---- Documenttekst
Door onze advocaat bestuursrecht Jim Frielink

Een veelbesproken uitspraak van 5 december 2017 van de rechtbank Amsterdam is door dezelfde rechtbank bevestigd. Zo blijkt uit een uitspraak van 20 juli 2018 van de rechtbank in Amsterdam.

Onttrekken van een woning

Als een woning door de bewoner niet meer gebruikt wordt als woning maar slechts als airbnb appartement of illegaal hotel is er pas sprake van woningonttrekking, zo menen veel van de mensen die ons dagelijks bellen. In werkelijkheid is er al veel eerder sprake van woningonttrekking.

Raad van state spreekt

Uit een tweetal uitspraken van de hoogste bestuursrechter bleek namelijk dat er al sprake is van woningonttrekking als er eenmalig toeristen in de woning verblijven. In dat geval is de woning immers niet langer beschikbaar voor duurzame bewoning, zo stelde de Raad van State.

In deze zaken betrof het echter woningen waar geen persoonlijke spullen waren aangetroffen en ook, althans zo leek het, feitelijk niemand woonachtig was. De woning werd dus slechts gebruikt voor de verhuur aan toeristen. In dat geval kan men inderdaad wel spreken van het onttrekken van een woning aan de woningvoorraad.
--------
---- Aangeleverde gegevens
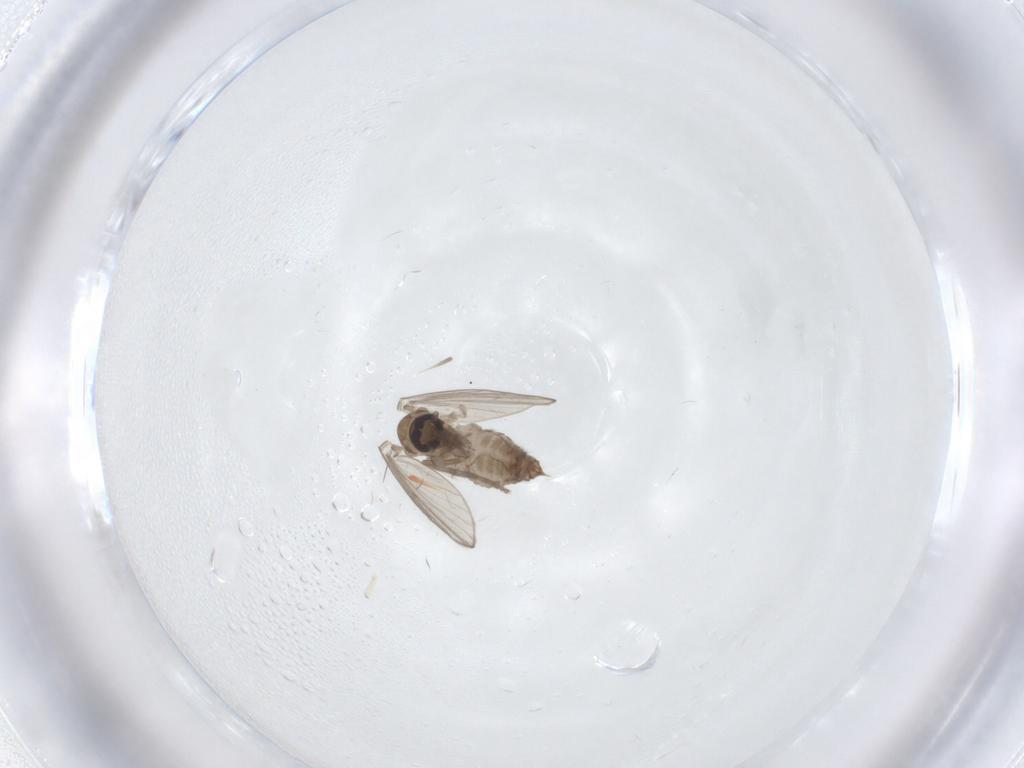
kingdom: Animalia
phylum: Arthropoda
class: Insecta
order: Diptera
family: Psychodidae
--------
---- Aangeleverde gegevens
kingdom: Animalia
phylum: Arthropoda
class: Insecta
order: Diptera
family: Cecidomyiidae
--------
---- Aangeleverde gegevens
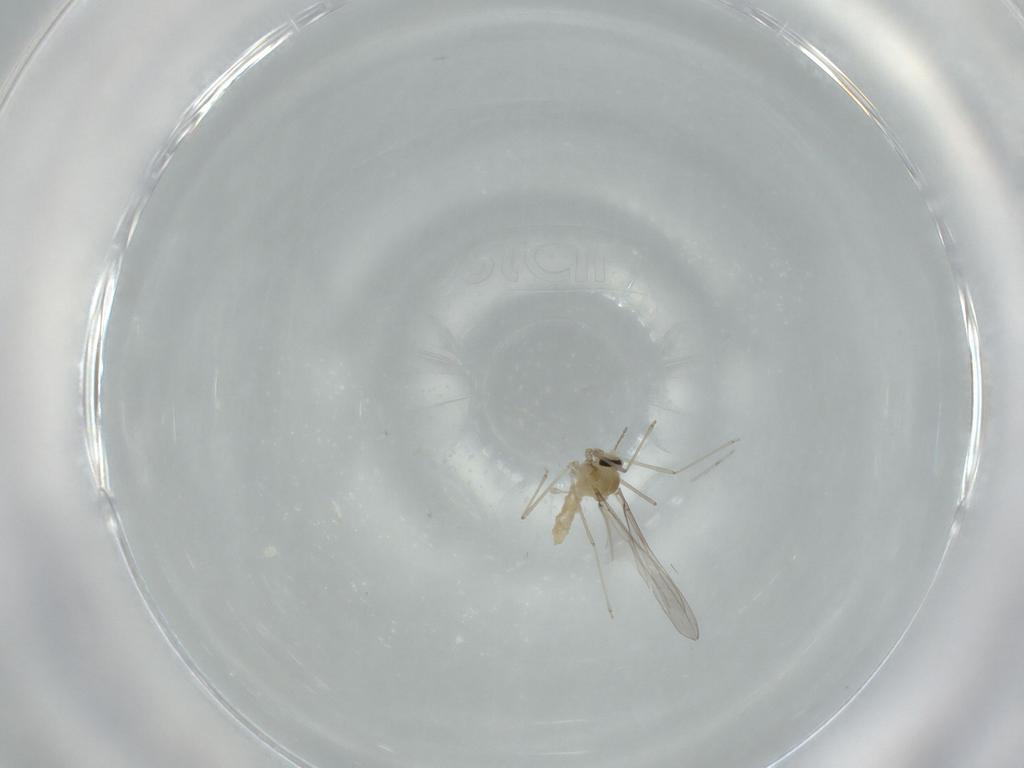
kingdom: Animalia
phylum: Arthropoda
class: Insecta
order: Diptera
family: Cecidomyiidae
--------
Gestelde opdracht 1:
Noteer letterlijk het deel van de tekst over woningonttrekking tussen "Een veelbesproken uitspraak" en "sprake van woningonttrekking.", beide inbegrepen.
Gestelde opdracht 2:
Wanneer is er volgens de Raad van State in de tekst over woningonttrekking al sprake van woningonttrekking?
De lijst is afzonderlijk materiaal en hoort niet bij de tekst over woningonttrekking.

Antwoord opdracht 1:
Een veelbesproken uitspraak van 5 december 2017 van de rechtbank Amsterdam is door dezelfde rechtbank bevestigd. Zo blijkt uit een uitspraak van 20 juli 2018 van de rechtbank in Amsterdam.

Onttrekken van een woning

Als een woning door de bewoner niet meer gebruikt wordt als woning maar slechts als airbnb appartement of illegaal hotel is er pas sprake van woningonttrekking, zo menen veel van de mensen die ons dagelijks bellen. In werkelijkheid is er al veel eerder sprake van woningonttrekking.

Antwoord opdracht 2:
Als er eenmalig toeristen in de woning verblijven.